(Records excerpted from a collection)
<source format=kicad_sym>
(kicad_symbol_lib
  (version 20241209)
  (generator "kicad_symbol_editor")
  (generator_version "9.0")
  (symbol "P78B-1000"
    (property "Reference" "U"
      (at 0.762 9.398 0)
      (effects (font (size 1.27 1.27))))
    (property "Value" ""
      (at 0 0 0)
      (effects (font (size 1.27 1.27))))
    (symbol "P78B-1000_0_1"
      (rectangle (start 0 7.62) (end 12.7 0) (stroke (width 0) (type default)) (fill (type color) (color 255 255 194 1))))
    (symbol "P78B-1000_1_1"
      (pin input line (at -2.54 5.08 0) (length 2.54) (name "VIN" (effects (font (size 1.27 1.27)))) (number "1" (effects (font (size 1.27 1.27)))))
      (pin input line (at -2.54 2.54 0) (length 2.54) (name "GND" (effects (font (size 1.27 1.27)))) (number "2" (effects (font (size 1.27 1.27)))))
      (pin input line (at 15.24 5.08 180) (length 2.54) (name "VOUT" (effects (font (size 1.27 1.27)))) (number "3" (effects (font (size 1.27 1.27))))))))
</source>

What the task requires: Please copy only the lines from the one with "(pin input line (at -2.54 5.08" through the final line of the records above, both ends included.

Output:
      (pin input line (at -2.54 5.08 0) (length 2.54) (name "VIN" (effects (font (size 1.27 1.27)))) (number "1" (effects (font (size 1.27 1.27)))))
      (pin input line (at -2.54 2.54 0) (length 2.54) (name "GND" (effects (font (size 1.27 1.27)))) (number "2" (effects (font (size 1.27 1.27)))))
      (pin input line (at 15.24 5.08 180) (length 2.54) (name "VOUT" (effects (font (size 1.27 1.27)))) (number "3" (effects (font (size 1.27 1.27))))))))
</source>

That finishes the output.